Opioid-free anesthesia (OFA) may alleviate PONV and facilitate recovery after surgery by reducing opioid-related adverse effects. The concept of OFA refers to a multimodal anesthesia regimen with the combined use several medications (α-2 agonists, N-methyl-D-aspartate antagonists, and local anesthetics) to replace opioids and provide intraoperative antinociception [5, 6]. Recent studies suggested that OFA may reduce the incidence and severity of PONV and decrease opioid consumption after surgery [7,8,9]. However, other studies argued that OFA did not reduce PONV and was associated with increased risks of bradycardia and sedation [10, 11]. Thus, whether the use of OFA could avoid opioid-related adverse events including PONV as well as the potential risks remains inconclusive.

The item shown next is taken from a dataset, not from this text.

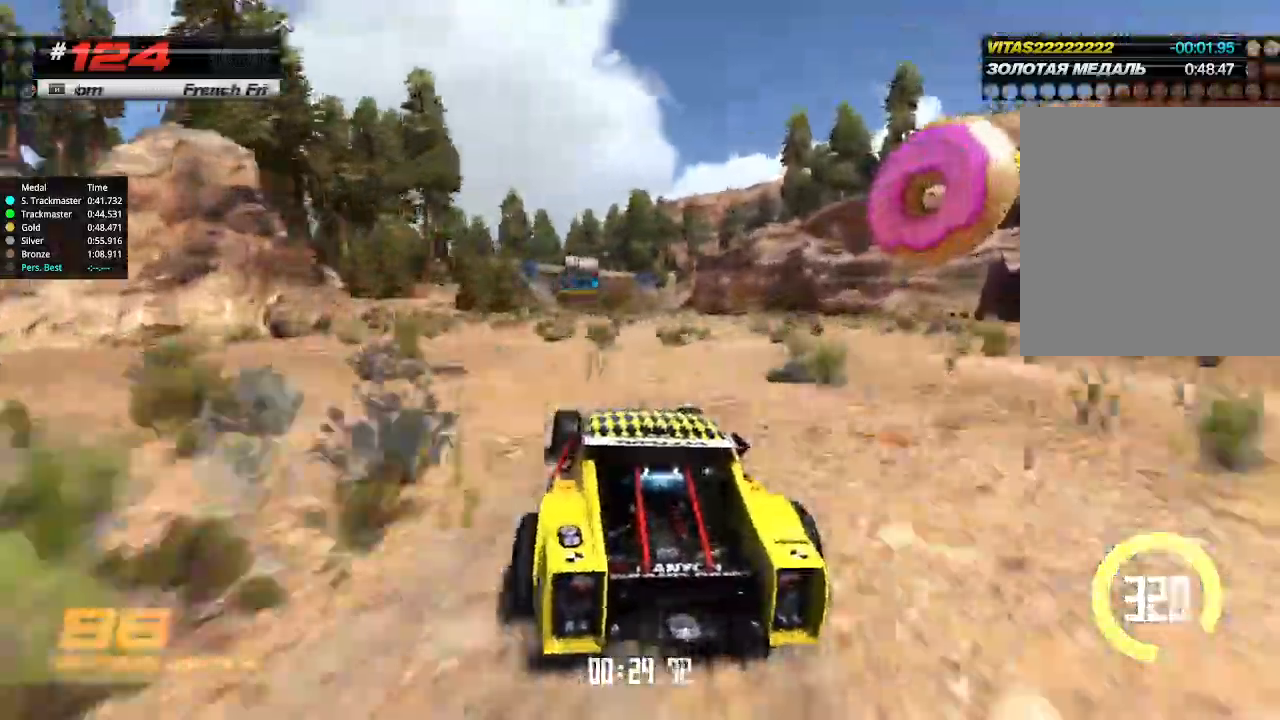
{"keys": ["up"], "events": [[167, "right", "down"], [300, "right", "up"]]}
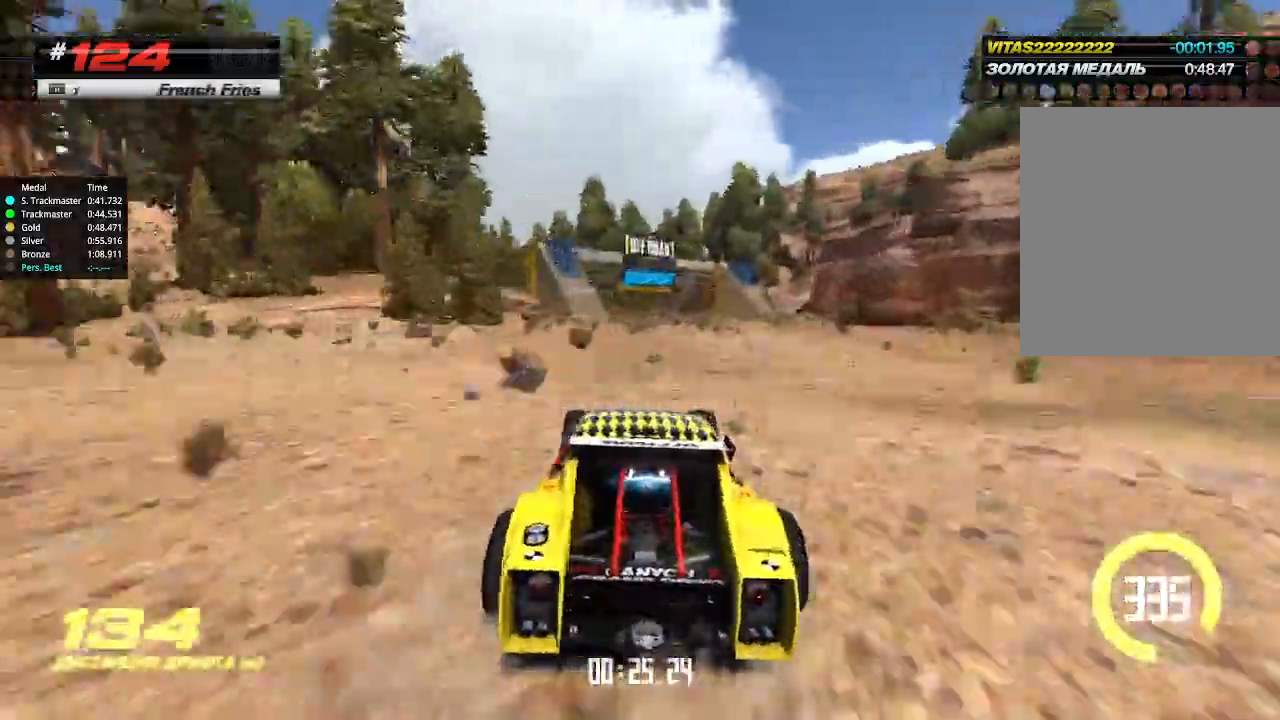
{"keys": ["up"], "events": [[67, "left", "down"], [133, "left", "up"], [367, "left", "down"], [500, "left", "up"]]}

We design this randomized crossover trial to test the primary hypothesis that our OFA regimen leads to a lower incidence of PONV, when compared to a conventional opioid-based anesthesia (OBA) regimen, in patients undergoing surgical treatments of lower extremity wounds. As for the secondary aims, we will explore the severity of PONV, postoperative pain outcomes, adverse effects, and recovery from anesthesia between the two groups. We report this protocol following the statement of Standard Protocol Items: Recommendations for Interventional Trials (SPIRIT) (Supplementary file 1) [12].
Methods
Ethics and registration
The Ethics Committee of The First Affiliated Hospital of Soochow University reviewed and approved this study protocol on April 28, 2022 (Approval No. 2022–108). After obtaining the ethic approval, we registered this trial at the Chinese Clinical Trial Registry (https://www.chictr.org.cn; identifier: ChiCTR2200061511; available at: https://www.chictr.org.cn/showprojEN.html?proj=172088). The implementation of this study will follow the Declaration of Helsinki. All patients will provide their written informed consent.
Trial design
This is an investigator-initiated, single-center, prospective, randomized, double-blind, controlled crossover trial. Based on the crossover design, a same patient will receive one of the two anesthesia regimens (OFA and OBA) in a random sequence during separate surgical procedures. This study is conducted at an academic teaching medical center (the First Affiliated Hospital of Soochow University, Suzhou, Jiangsu, China). Patient recruitment is ongoing. Figure 1 depicts the study flow diagram. Table 1 shows the schedule of patient enrollment, study interventions, and outcome measurements following the SPIRIT statement.
Study flowchart
Inclusion criteria
The inclusion criteria are age ≥ 18 years old, American Society of Anesthesiologists physical status I–III, and having at least two separate treatments for lower extremity wounds under general anesthesia (an interval between the procedures ≥ 5 days). These treatment procedures include debridement and vacuum sealing drainage for wounds of lower extremities (such as diabetic foot ulcers, venous ulcers, pressure ulcers, wounds after orthopedic surgery, and traumatic wounds), excluding severely infected wounds or burn wounds. Skin grafts or flaps are used to cover the skin and soft-tissue defect if indicated.
Exclusion criteria
The exclusion criteria are (1) unplanned or emergency surgery, (2) left ventricular ejection fraction < 40%, (3) second-degree or greater atrioventricular block, (4) sick sinus syndrome or severe bradycardia (heart rate [HR] < 50 beats/min), (5) severe liver or renal dysfunction (Child–Pugh grade C or renal replacement therapy), (6) epilepsy or seizures, (7) preoperative use of sedatives or analgesics, or (8) allergy to medications used in this study.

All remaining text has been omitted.